MOSCOW: Farmers in Russia’s Saratov region have appealed to President Vladimir Putin for help in dealing with an invasion of saiga antelopes that have migrated from Kazakhstan and devastated their fields.
The appeal, posted on several popular farmers’ channels on Telegram, said that the saiga population has grown uncontrollably in recent years, reaching up to one million in Russia alone.
Saratov, located along the Volga River, is the country’s sixth-largest grain-producing region, with an annual harvest of about 4 million metric tons, accounting for 3.5 percent of Russia’s total grain harvest.
Farmers reported that about 500,000 saigas crossed into Russia from Kazakhstan at the end of May. They said that thousands had drowned in local rivers, contaminating the water supply.
“We hope for your understanding and assistance in resolving this situation, which threatens the very existence of agriculture in our region,” the farmers said in their appeal.
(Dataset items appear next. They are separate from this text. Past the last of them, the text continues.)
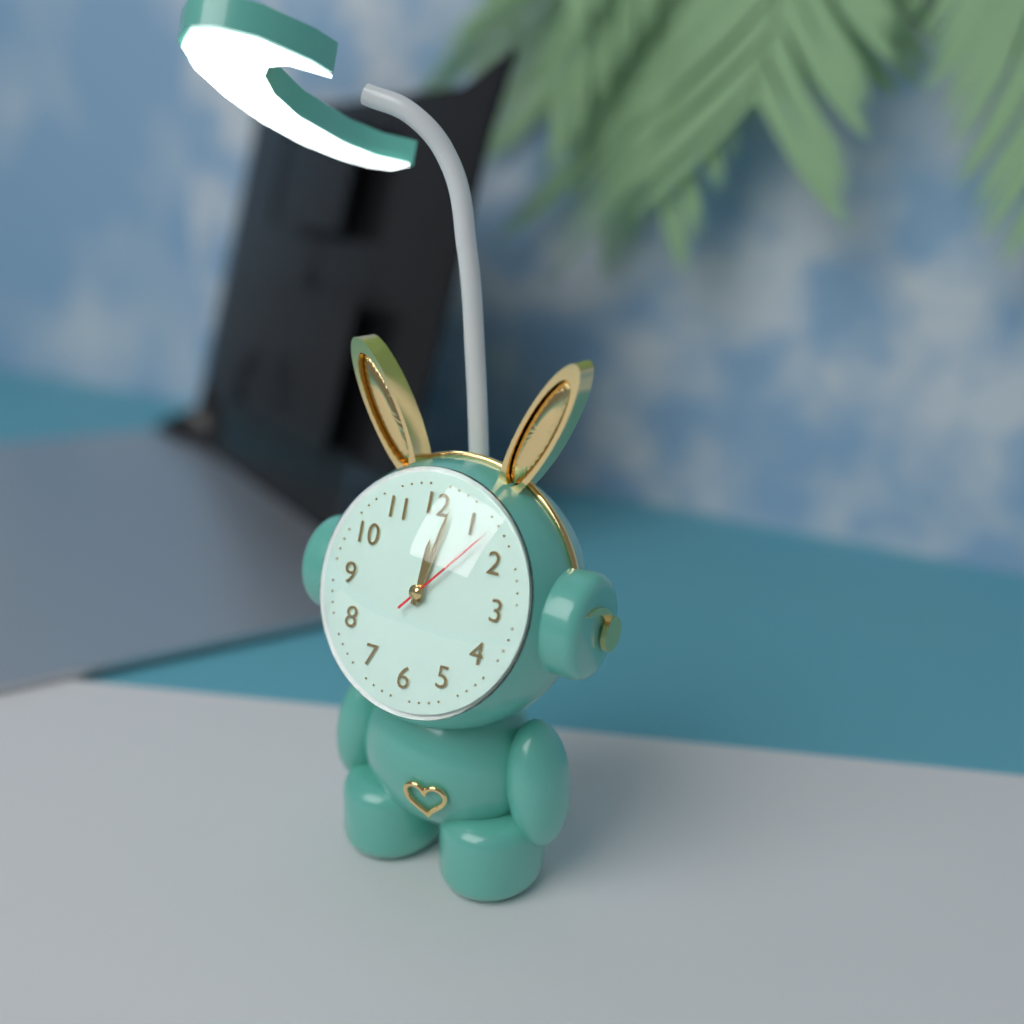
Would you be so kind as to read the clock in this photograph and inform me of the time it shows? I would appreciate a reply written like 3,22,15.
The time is 12,02,07
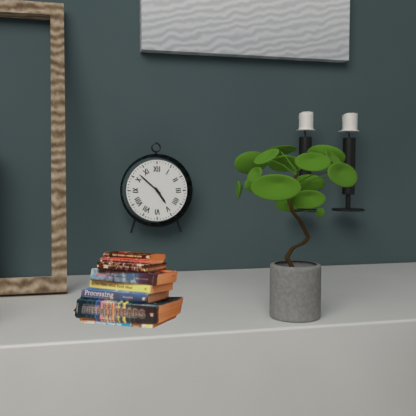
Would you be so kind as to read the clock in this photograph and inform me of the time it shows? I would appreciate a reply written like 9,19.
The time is 4,52
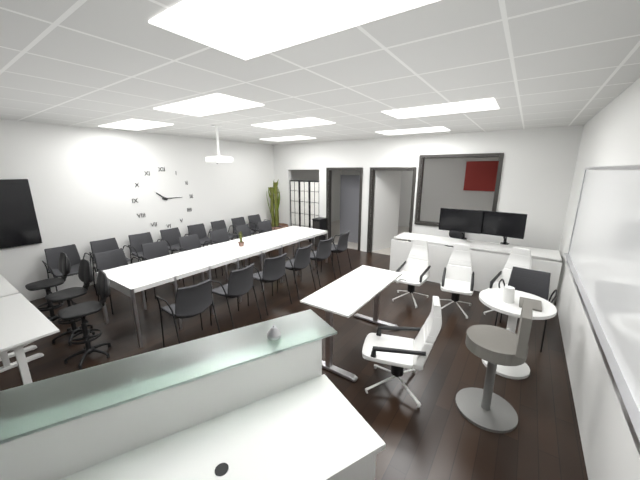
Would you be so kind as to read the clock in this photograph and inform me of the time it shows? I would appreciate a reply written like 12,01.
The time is 10,15
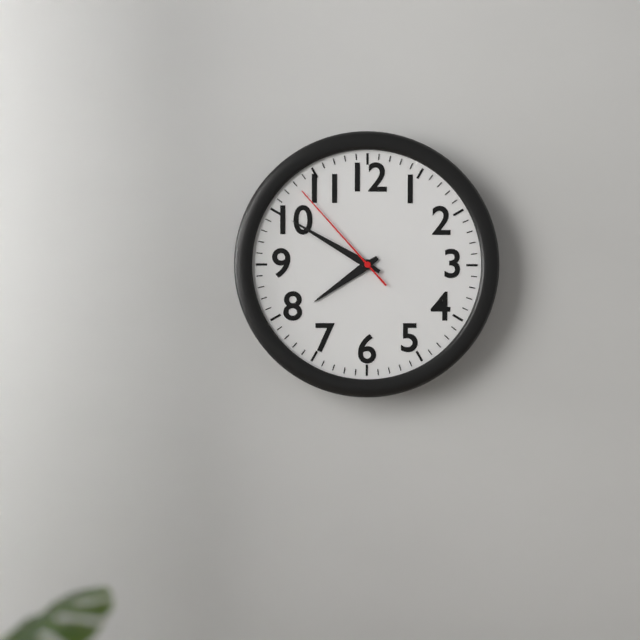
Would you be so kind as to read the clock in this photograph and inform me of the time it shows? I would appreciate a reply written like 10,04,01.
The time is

Culling or hunting saigas, which were nearly extinct in the 1990s, is prohibited in Russia.
A separate letter to Putin, signed by heads of the region’s leading farms and obtained by Reuters, said that crop losses from saigas are not covered by insurance because the animal is not yet listed as an agricultural pest.
The Saratov regional Ministry of Agriculture said on Tuesday that it has set up damage assessment commissions and is developing a mechanism to support farmers.
The surge in the population of saigas, easily recognized by their trunk-like nose that filters sand particles from the desert air, is considered a global conservation success story.
Evgeny Karabanov from Kazakhstan’s Grain Union lobby group told Reuters that an estimated 4.0-4.5 million antelopes are currently roaming in the Central Asian country, compared to only 25,000 in the 1990s.
“Their migration area has significantly expanded... No one is asking them for passports,” Karabanov said.